Dataset excerpts

*****

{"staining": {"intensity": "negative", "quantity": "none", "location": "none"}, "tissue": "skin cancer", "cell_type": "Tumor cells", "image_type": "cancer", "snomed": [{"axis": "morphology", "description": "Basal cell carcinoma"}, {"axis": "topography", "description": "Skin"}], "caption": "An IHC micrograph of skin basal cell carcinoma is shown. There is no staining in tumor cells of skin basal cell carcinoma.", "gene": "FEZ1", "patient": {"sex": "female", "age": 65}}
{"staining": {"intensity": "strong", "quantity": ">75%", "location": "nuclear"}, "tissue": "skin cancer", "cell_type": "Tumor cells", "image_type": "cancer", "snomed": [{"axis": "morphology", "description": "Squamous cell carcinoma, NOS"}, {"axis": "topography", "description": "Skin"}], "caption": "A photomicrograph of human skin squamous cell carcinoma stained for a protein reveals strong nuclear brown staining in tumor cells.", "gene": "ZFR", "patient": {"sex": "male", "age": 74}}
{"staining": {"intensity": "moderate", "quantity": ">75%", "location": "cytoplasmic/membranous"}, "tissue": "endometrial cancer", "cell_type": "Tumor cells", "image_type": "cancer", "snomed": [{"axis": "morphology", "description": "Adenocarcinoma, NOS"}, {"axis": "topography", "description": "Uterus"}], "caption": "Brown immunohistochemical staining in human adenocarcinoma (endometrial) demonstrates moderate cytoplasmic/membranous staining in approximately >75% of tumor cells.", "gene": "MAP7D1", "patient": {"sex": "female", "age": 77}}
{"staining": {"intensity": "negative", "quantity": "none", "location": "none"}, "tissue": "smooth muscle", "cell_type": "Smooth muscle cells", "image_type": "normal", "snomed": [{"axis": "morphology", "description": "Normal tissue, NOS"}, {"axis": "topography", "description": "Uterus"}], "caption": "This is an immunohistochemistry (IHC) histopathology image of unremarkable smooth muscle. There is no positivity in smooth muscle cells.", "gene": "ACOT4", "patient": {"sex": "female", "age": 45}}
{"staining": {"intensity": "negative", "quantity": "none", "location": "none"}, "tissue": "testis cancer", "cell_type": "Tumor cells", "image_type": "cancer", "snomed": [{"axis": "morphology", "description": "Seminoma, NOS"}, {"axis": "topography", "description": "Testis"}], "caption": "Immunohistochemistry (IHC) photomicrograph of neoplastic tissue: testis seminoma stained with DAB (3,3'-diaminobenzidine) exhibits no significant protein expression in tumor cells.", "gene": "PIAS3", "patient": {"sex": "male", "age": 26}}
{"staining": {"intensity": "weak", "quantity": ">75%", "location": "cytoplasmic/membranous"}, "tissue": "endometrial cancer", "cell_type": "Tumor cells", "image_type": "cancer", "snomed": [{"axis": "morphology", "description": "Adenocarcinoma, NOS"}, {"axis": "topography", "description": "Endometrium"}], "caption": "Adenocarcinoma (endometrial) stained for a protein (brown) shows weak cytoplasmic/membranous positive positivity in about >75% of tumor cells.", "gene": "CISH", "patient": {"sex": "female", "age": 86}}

*****

Task requirements
Could you repeat every record above exactly as it appears?

Exercise response
{"staining": {"intensity": "negative", "quantity": "none", "location": "none"}, "tissue": "skin cancer", "cell_type": "Tumor cells", "image_type": "cancer", "snomed": [{"axis": "morphology", "description": "Basal cell carcinoma"}, {"axis": "topography", "description": "Skin"}], "caption": "An IHC micrograph of skin basal cell carcinoma is shown. There is no staining in tumor cells of skin basal cell carcinoma.", "gene": "FEZ1", "patient": {"sex": "female", "age": 65}}
{"staining": {"intensity": "strong", "quantity": ">75%", "location": "nuclear"}, "tissue": "skin cancer", "cell_type": "Tumor cells", "image_type": "cancer", "snomed": [{"axis": "morphology", "description": "Squamous cell carcinoma, NOS"}, {"axis": "topography", "description": "Skin"}], "caption": "A photomicrograph of human skin squamous cell carcinoma stained for a protein reveals strong nuclear brown staining in tumor cells.", "gene": "ZFR", "patient": {"sex": "male", "age": 74}}
{"staining": {"intensity": "moderate", "quantity": ">75%", "location": "cytoplasmic/membranous"}, "tissue": "endometrial cancer", "cell_type": "Tumor cells", "image_type": "cancer", "snomed": [{"axis": "morphology", "description": "Adenocarcinoma, NOS"}, {"axis": "topography", "description": "Uterus"}], "caption": "Brown immunohistochemical staining in human adenocarcinoma (endometrial) demonstrates moderate cytoplasmic/membranous staining in approximately >75% of tumor cells.", "gene": "MAP7D1", "patient": {"sex": "female", "age": 77}}
{"staining": {"intensity": "negative", "quantity": "none", "location": "none"}, "tissue": "smooth muscle", "cell_type": "Smooth muscle cells", "image_type": "normal", "snomed": [{"axis": "morphology", "description": "Normal tissue, NOS"}, {"axis": "topography", "description": "Uterus"}], "caption": "This is an immunohistochemistry (IHC) histopathology image of unremarkable smooth muscle. There is no positivity in smooth muscle cells.", "gene": "ACOT4", "patient": {"sex": "female", "age": 45}}
{"staining": {"intensity": "negative", "quantity": "none", "location": "none"}, "tissue": "testis cancer", "cell_type": "Tumor cells", "image_type": "cancer", "snomed": [{"axis": "morphology", "description": "Seminoma, NOS"}, {"axis": "topography", "description": "Testis"}], "caption": "Immunohistochemistry (IHC) photomicrograph of neoplastic tissue: testis seminoma stained with DAB (3,3'-diaminobenzidine) exhibits no significant protein expression in tumor cells.", "gene": "PIAS3", "patient": {"sex": "male", "age": 26}}
{"staining": {"intensity": "weak", "quantity": ">75%", "location": "cytoplasmic/membranous"}, "tissue": "endometrial cancer", "cell_type": "Tumor cells", "image_type": "cancer", "snomed": [{"axis": "morphology", "description": "Adenocarcinoma, NOS"}, {"axis": "topography", "description": "Endometrium"}], "caption": "Adenocarcinoma (endometrial) stained for a protein (brown) shows weak cytoplasmic/membranous positive positivity in about >75% of tumor cells.", "gene": "CISH", "patient": {"sex": "female", "age": 86}}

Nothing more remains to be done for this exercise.